By David P. Hamilton

Motivated by concern about low grade point averages and graduation rates among minority students, Dean for Student Affairs Shirley M. McBay has announced major changes in Project Interphase, an eight-week summer program for disadvantaged students.

The experimental changes will place between 50 and 60 Interphase students -- as many as ten of whom may be disadvantaged non-minority students -- into six-person seminar groups which will study mathematics, physics, and writing together.
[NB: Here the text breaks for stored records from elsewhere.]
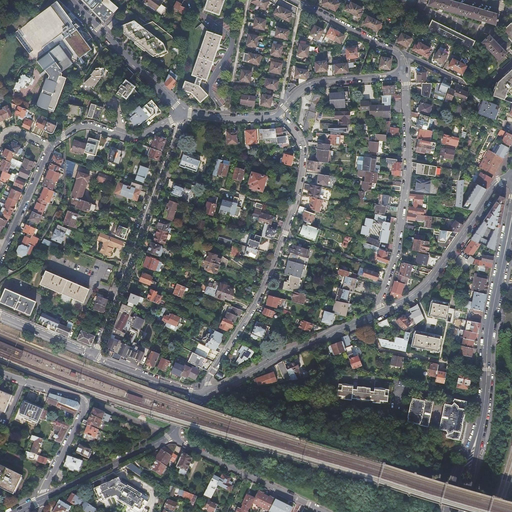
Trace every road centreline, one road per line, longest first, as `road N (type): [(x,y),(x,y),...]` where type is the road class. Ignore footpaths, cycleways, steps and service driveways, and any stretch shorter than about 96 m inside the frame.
road 1 (residential): [(211,391),(212,371),(275,258),(299,183),(302,149),(278,114)]
road 2 (residential): [(95,354),(181,112)]
road 3 (residential): [(404,74),(405,174),(380,313)]
road 4 (residential): [(511,214),(476,436)]
road 5 (residential): [(0,373),(84,402),(42,498)]
road 6 (residential): [(380,313),(211,391)]
road 7 (residential): [(324,511),(170,433)]
road 8 (residential): [(491,190),(434,275),(380,313)]
road 9 (residential): [(181,112),(69,0)]
road 10 (residential): [(42,498),(170,433)]
road 11 (residential): [(404,74),(399,54),(292,0)]
road 12 (residential): [(190,0),(231,42),(209,89),(221,116)]
road 13 (residential): [(278,114),(308,85),(404,74)]
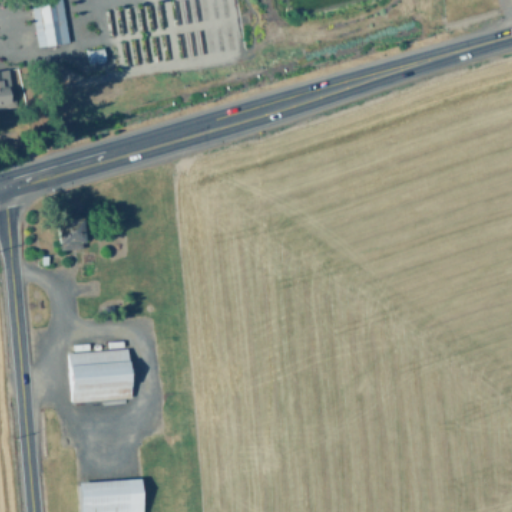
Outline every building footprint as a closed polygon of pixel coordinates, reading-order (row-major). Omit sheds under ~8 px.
[(29,24),(26,1),(32,0),(46,0),(49,22),(29,24)] [(29,51),(28,40),(45,38),(47,49),(29,51)] [(84,49),(86,63),(103,61),(102,47),(84,49)] [(31,68),(29,57),(45,54),(47,66),(31,68)] [(6,67),(0,68),(0,104),(8,103),(5,86),(9,85),(6,67)] [(49,249),(47,216),(76,214),(78,247),(49,249)] [(37,255),(45,254),(45,263),(38,264),(37,255)] [(65,401),(62,353),(121,348),(125,397),(65,401)] [(34,408),(54,407),(57,451),(37,452),(34,408)] [(74,511),(73,480),(135,476),(137,511),(74,511)]
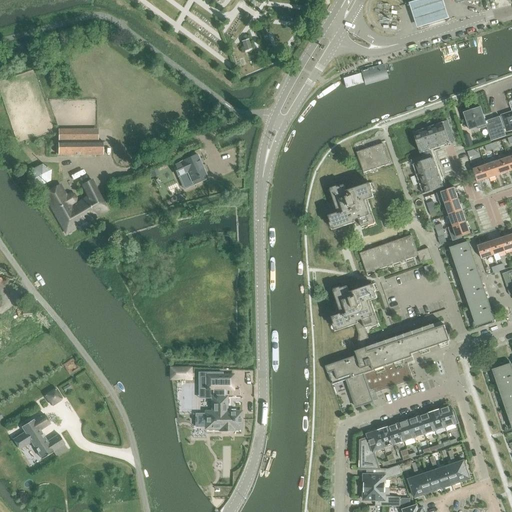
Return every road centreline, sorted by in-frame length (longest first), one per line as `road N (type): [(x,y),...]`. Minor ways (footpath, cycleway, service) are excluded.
road 1 (secondary): [(229,511),(250,470),(261,418),(262,174)]
road 2 (unclassified): [(147,511),(129,432),(108,390),(0,245)]
road 3 (residential): [(341,511),(342,428),(456,387)]
road 4 (unclassified): [(138,167),(244,113),(274,119)]
road 5 (residential): [(446,293),(429,239),(416,227),(356,247)]
road 6 (tertiary): [(388,48),(511,11)]
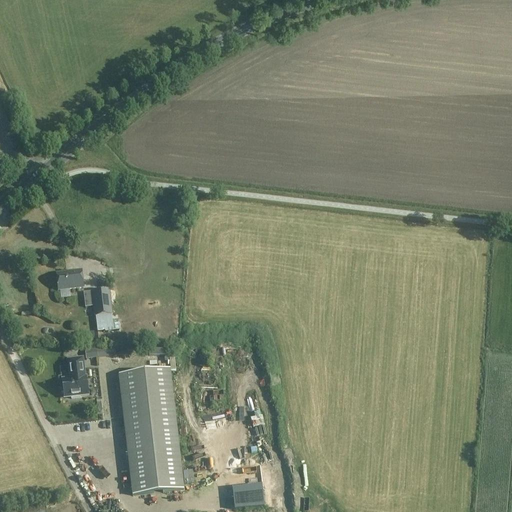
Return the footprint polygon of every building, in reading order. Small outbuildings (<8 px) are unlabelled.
[(71,272),(57,274),(59,291),(84,288),(82,270),(71,272)] [(85,307),(94,306),(95,317),(112,315),(109,290),(84,293),(85,307)] [(84,379),(82,360),(69,361),(70,375),(71,375),(72,380),(62,381),(63,386),(61,386),(62,393),(64,393),(64,398),(71,397),(71,400),(81,399),(81,396),(88,395),(86,378),(84,379)] [(170,371),(119,377),(133,496),(184,491),(170,371)] [(252,506),(252,497),(236,496),(235,505),(252,506)]
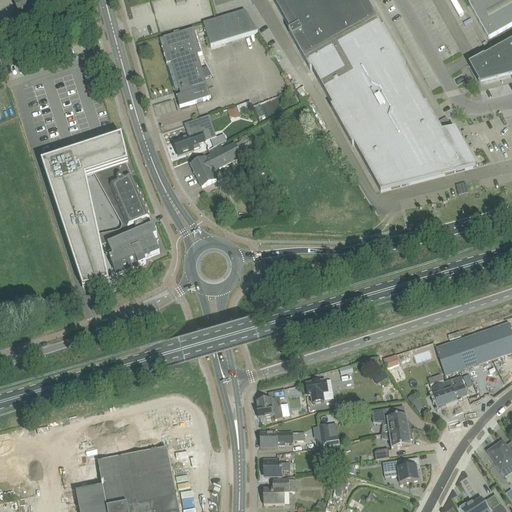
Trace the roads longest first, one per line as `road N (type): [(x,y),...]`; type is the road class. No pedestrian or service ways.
road 1 (primary): [(0,402),(511,250)]
road 2 (primary): [(234,379),(511,290)]
road 3 (primary): [(511,211),(356,249),(237,258)]
road 4 (secondary): [(172,204),(141,130),(105,0)]
road 5 (residential): [(94,335),(39,163)]
road 6 (residential): [(401,0),(467,111),(511,99)]
road 7 (unclassified): [(511,393),(468,437),(428,511)]
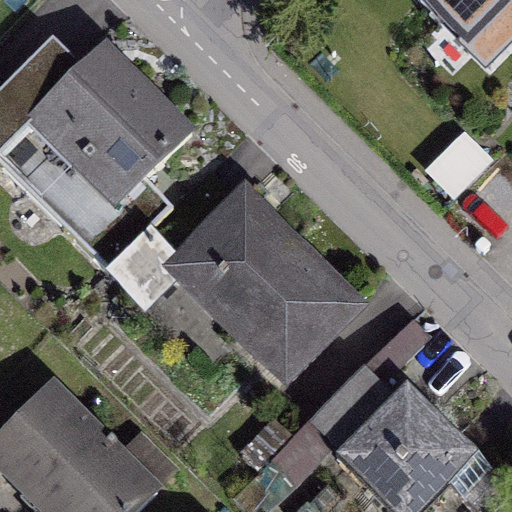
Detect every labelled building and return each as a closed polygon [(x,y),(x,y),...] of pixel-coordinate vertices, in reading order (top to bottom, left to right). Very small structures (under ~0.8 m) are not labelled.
[(511,0),(407,0),(499,87),(511,73),(511,0)] [(125,55),(110,40),(32,115),(115,201),(193,126),(125,55)] [(459,211),(495,167),(466,142),(429,186),(459,211)] [(299,391),(370,320),(265,216),(246,197),(175,267),(299,391)] [(342,474),(407,402),(370,369),(306,441),(342,474)] [(153,511),(164,501),(56,393),(0,449),(0,479),(33,511),(153,511)] [(382,511),(434,511),(481,467),(432,417),(418,402),(345,473),(382,511)]
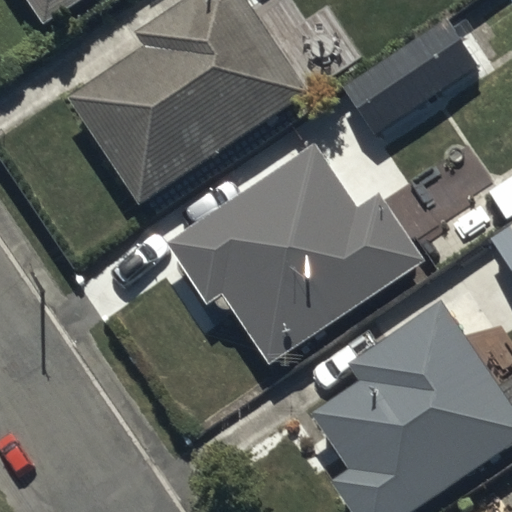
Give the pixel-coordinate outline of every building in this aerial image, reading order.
[(26,0),(50,34),(101,0),(26,0)] [(73,105),(145,214),(314,102),(246,0),(201,0),(139,41),(148,55),(73,105)] [(346,88),(380,140),(481,72),(447,21),(346,88)] [(226,302),(274,373),(432,269),(387,200),(363,216),(321,152),(172,251),(212,311),(226,302)] [(511,233),(511,183),(489,197),(511,233)] [(511,234),(496,244),(511,269),(511,234)] [(335,490),(349,511),(428,511),(511,459),(511,383),(504,388),(450,307),(354,372),(366,390),(320,421),(356,476),(335,490)]
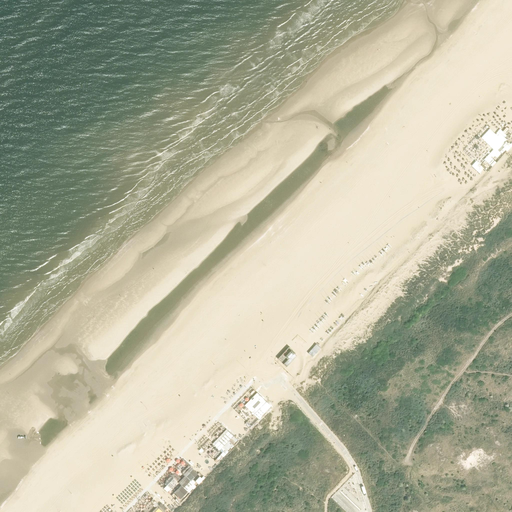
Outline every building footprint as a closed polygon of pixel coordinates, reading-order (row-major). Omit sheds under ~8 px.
[(504,142),(490,127),(481,136),(496,151),(504,142)] [(277,358),(286,366),(296,355),(291,349),(289,346),(277,358)] [(271,406),(257,392),(244,405),(258,419),(271,406)] [(234,437),(228,430),(214,444),(220,451),(225,455),(239,441),(234,437)] [(204,479),(190,466),(183,473),(184,475),(181,478),(174,471),(170,475),(176,481),(180,485),(173,492),(180,498),(187,491),(189,493),(204,479)] [(161,511),(152,503),(142,511),(140,511),(138,511),(161,511)]
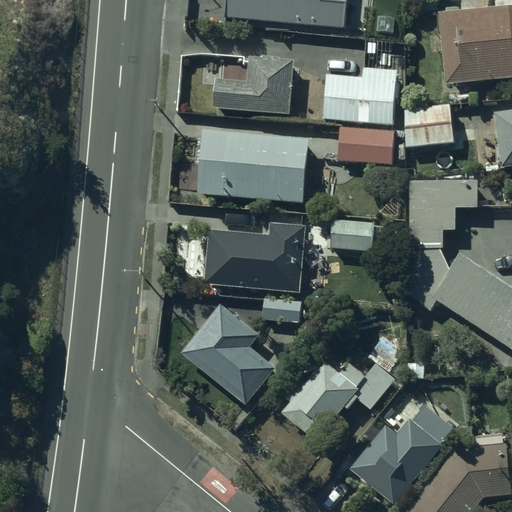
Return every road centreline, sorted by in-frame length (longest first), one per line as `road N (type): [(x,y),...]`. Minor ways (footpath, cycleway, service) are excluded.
road 1 (secondary): [(89,398),(126,0)]
road 2 (residential): [(89,398),(229,511)]
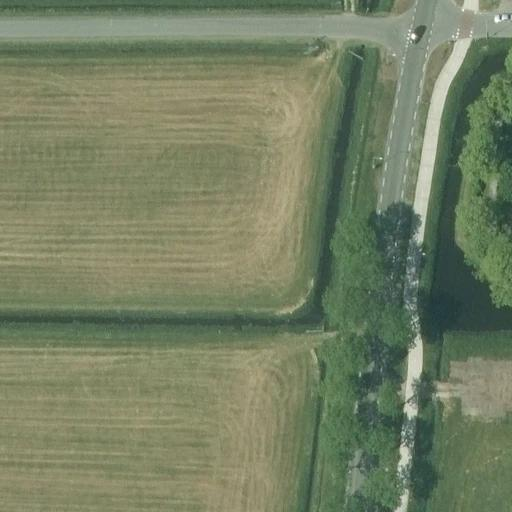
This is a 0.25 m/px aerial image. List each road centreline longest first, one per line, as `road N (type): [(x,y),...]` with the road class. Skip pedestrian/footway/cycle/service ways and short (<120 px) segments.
road 1 (secondary): [(361,511),(420,26)]
road 2 (unclassified): [(420,26),(0,30)]
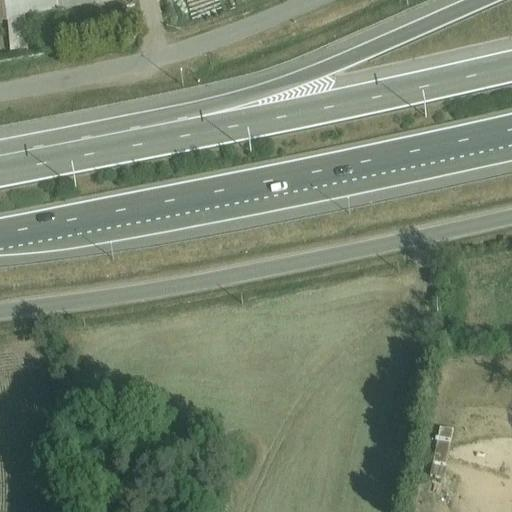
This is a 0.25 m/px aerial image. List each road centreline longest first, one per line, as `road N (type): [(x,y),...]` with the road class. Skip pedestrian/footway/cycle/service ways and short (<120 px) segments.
road 1 (motorway): [(0,234),(511,130)]
road 2 (unclassified): [(511,216),(266,271),(0,311)]
road 3 (motorway): [(494,0),(125,146)]
road 4 (motorway): [(511,65),(125,146)]
road 5 (tertiary): [(0,94),(181,52),(315,0)]
road 6 (motorway): [(125,146),(0,171)]
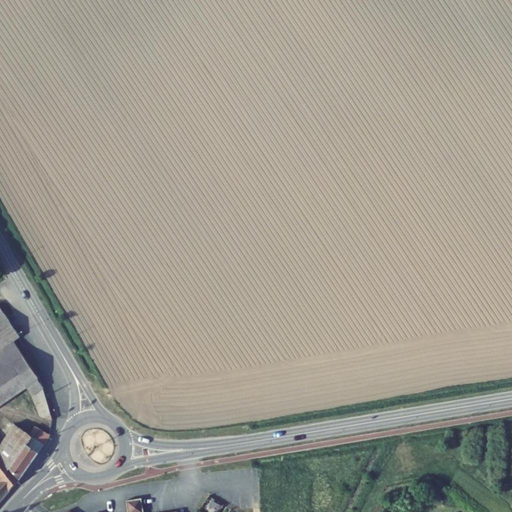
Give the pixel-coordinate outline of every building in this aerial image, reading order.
[(0,317),(0,348),(19,338),(5,314),(0,317)] [(0,402),(25,387),(38,407),(52,405),(14,344),(0,351),(0,402)] [(0,485),(10,474),(0,464),(0,463),(19,440),(30,447),(37,438),(23,427),(17,437),(3,427),(0,430),(0,485)] [(0,463),(0,464),(10,474),(30,447),(19,440),(0,463)] [(143,511),(142,500),(125,503),(126,511),(66,511),(143,511)]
The more intimate setting is designed to encourage individual participation and skills in oral presentation, according to Professor Arthur P. Mattuck, the faculty coordinator for the academic side of Interphase.

More significantly, Interphase participants will be expected to remain in their study groups throughout the first term of their freshman year while taking a prescribed set of courses: Calculus I (18.01), Physics I (8.01), a non-writing humanities subject, and an undergraduate seminar. The study groups will meet four times a week under the supervision of an advanced undergraduate tutor.

Upon completion of the first term program, Interphase students will receive 54 units of academic credit, including credit for one 12-unit writing course that reflects writing done during both the summer program and the fall term. Students will not be required to participate in the fall term phase of the program, but those who drop out will not receive the 12 units of writing credit.

"We hope and expect there will be no dropouts," stated an explanatory letter sent to minorities in next year's freshman class.

Minorities concerned

about changes

The new program has come under sustained criticism from former Interphase participants who dislike the rigid course requirements during fall term and worry that the emphasis on study groups during the regular term will "fragment" the minority community and encourage the formation of cliques.

Similar complaints were aired during the 20th anniversary celebration of Project Interphase two weeks ago, when McBay was interrupted several times while trying to explain the details of the program. One participant voiced the fears of many when he said, "Interphase is okay as a summer program, but there's a problem if you begin extending it into the regular year."

McBay dismissed such concerns as "silly," pointing out that there have always been differences between minorities who participated in Interphase and those who did not. Office of Minority Education Director Patricia Kaurouma echoed McBay's assessment, saying that "naive" worries about Interphase in the regular term are unwarranted since Interphase has in the past included some follow-up programming during the year.

Students such as former Black Student Union co-chairman Sean Cadogan '90 have also complained that the policy decision was made too quickly and without taking student input into account. "A change this major shouldn't come out of the blue like this," he said.

The revisions to Interphase grew out of discussions McBay held with three faculty members -- Mattuck, Professor Kenneth R. Manning, and Professor John G. King '50 -- early this year in order to explore ways of improving minority academic performance. In a matter of months, this working group hammered out a series of changes which will go into effect next year.

Although both McBay and Dean for Undergraduate Education Margaret L. A. MacVicar '65 explained that the changes are "well within the bounds" allowed in experimental programs such as Concourse or the Experimental Study Group, students are irritated by the seemingly unilateral nature of the decision. Members of the Black Student Union have already scheduled a meeting with McBay tomorrow to air their discontent.

Despite the student complaints, McBay, Karouma, and MacVicar all said they had great hopes for the program.